The answer must be every record below, repeated exactly.

Transcribed page contents
__________

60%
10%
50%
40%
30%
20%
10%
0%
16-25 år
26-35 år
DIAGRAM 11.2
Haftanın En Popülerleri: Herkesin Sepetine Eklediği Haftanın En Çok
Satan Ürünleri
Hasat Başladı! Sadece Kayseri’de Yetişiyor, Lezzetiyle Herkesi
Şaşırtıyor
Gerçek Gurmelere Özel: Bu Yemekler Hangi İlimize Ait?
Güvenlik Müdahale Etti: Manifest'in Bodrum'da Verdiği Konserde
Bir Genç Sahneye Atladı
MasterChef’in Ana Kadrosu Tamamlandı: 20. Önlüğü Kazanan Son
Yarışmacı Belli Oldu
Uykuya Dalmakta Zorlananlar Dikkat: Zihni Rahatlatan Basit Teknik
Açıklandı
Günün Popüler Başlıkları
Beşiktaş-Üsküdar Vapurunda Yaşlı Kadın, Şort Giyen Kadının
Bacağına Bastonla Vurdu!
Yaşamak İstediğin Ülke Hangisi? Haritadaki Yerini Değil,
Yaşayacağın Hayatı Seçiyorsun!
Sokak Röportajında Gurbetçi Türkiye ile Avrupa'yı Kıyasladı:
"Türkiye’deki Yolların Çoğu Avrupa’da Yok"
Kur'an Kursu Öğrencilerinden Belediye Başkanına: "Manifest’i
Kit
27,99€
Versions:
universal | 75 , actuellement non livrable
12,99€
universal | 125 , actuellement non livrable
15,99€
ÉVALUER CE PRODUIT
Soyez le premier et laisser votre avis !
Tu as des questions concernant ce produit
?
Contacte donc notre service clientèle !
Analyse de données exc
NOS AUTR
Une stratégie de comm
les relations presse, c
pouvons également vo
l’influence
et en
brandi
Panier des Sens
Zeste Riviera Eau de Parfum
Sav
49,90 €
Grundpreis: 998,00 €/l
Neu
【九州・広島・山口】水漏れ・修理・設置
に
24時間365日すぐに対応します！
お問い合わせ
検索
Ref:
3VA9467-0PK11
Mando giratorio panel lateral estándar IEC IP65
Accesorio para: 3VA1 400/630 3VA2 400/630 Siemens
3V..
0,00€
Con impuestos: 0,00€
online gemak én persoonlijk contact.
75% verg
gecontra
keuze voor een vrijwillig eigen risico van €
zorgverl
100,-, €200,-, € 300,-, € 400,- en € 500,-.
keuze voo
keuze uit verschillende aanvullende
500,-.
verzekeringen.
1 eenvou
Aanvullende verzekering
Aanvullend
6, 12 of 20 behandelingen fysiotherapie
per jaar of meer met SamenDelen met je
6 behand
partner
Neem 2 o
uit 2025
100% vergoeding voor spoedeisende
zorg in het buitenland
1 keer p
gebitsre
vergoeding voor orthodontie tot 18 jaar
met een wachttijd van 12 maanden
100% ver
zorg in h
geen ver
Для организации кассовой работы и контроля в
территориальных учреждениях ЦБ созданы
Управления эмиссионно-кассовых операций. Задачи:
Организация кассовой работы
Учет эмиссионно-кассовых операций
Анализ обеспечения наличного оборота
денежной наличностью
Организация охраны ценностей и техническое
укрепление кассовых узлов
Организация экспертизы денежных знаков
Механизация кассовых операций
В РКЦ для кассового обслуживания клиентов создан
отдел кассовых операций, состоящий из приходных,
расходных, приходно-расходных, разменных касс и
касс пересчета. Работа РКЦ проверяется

__________

### Task solution
60%
10%
50%
40%
30%
20%
10%
0%
16-25 år
26-35 år
DIAGRAM 11.2
Haftanın En Popülerleri: Herkesin Sepetine Eklediği Haftanın En Çok
Satan Ürünleri
Hasat Başladı! Sadece Kayseri’de Yetişiyor, Lezzetiyle Herkesi
Şaşırtıyor
Gerçek Gurmelere Özel: Bu Yemekler Hangi İlimize Ait?
Güvenlik Müdahale Etti: Manifest'in Bodrum'da Verdiği Konserde
Bir Genç Sahneye Atladı
MasterChef’in Ana Kadrosu Tamamlandı: 20. Önlüğü Kazanan Son
Yarışmacı Belli Oldu
Uykuya Dalmakta Zorlananlar Dikkat: Zihni Rahatlatan Basit Teknik
Açıklandı
Günün Popüler Başlıkları
Beşiktaş-Üsküdar Vapurunda Yaşlı Kadın, Şort Giyen Kadının
Bacağına Bastonla Vurdu!
Yaşamak İstediğin Ülke Hangisi? Haritadaki Yerini Değil,
Yaşayacağın Hayatı Seçiyorsun!
Sokak Röportajında Gurbetçi Türkiye ile Avrupa'yı Kıyasladı:
"Türkiye’deki Yolların Çoğu Avrupa’da Yok"
Kur'an Kursu Öğrencilerinden Belediye Başkanına: "Manifest’i
Kit
27,99€
Versions:
universal | 75 , actuellement non livrable
12,99€
universal | 125 , actuellement non livrable
15,99€
ÉVALUER CE PRODUIT
Soyez le premier et laisser votre avis !
Tu as des questions concernant ce produit
?
Contacte donc notre service clientèle !
Analyse de données exc
NOS AUTR
Une stratégie de comm
les relations presse, c
pouvons également vo
l’influence
et en
brandi
Panier des Sens
Zeste Riviera Eau de Parfum
Sav
49,90 €
Grundpreis: 998,00 €/l
Neu
【九州・広島・山口】水漏れ・修理・設置
に
24時間365日すぐに対応します！
お問い合わせ
検索
Ref:
3VA9467-0PK11
Mando giratorio panel lateral estándar IEC IP65
Accesorio para: 3VA1 400/630 3VA2 400/630 Siemens
3V..
0,00€
Con impuestos: 0,00€
online gemak én persoonlijk contact.
75% verg
gecontra
keuze voor een vrijwillig eigen risico van €
zorgverl
100,-, €200,-, € 300,-, € 400,- en € 500,-.
keuze voo
keuze uit verschillende aanvullende
500,-.
verzekeringen.
1 eenvou
Aanvullende verzekering
Aanvullend
6, 12 of 20 behandelingen fysiotherapie
per jaar of meer met SamenDelen met je
6 behand
partner
Neem 2 o
uit 2025
100% vergoeding voor spoedeisende
zorg in het buitenland
1 keer p
gebitsre
vergoeding voor orthodontie tot 18 jaar
met een wachttijd van 12 maanden
100% ver
zorg in h
geen ver
Для организации кассовой работы и контроля в
территориальных учреждениях ЦБ созданы
Управления эмиссионно-кассовых операций. Задачи:
Организация кассовой работы
Учет эмиссионно-кассовых операций
Анализ обеспечения наличного оборота
денежной наличностью
Организация охраны ценностей и техническое
укрепление кассовых узлов
Организация экспертизы денежных знаков
Механизация кассовых операций
В РКЦ для кассового обслуживания клиентов создан
отдел кассовых операций, состоящий из приходных,
расходных, приходно-расходных, разменных касс и
касс пересчета. Работа РКЦ проверяется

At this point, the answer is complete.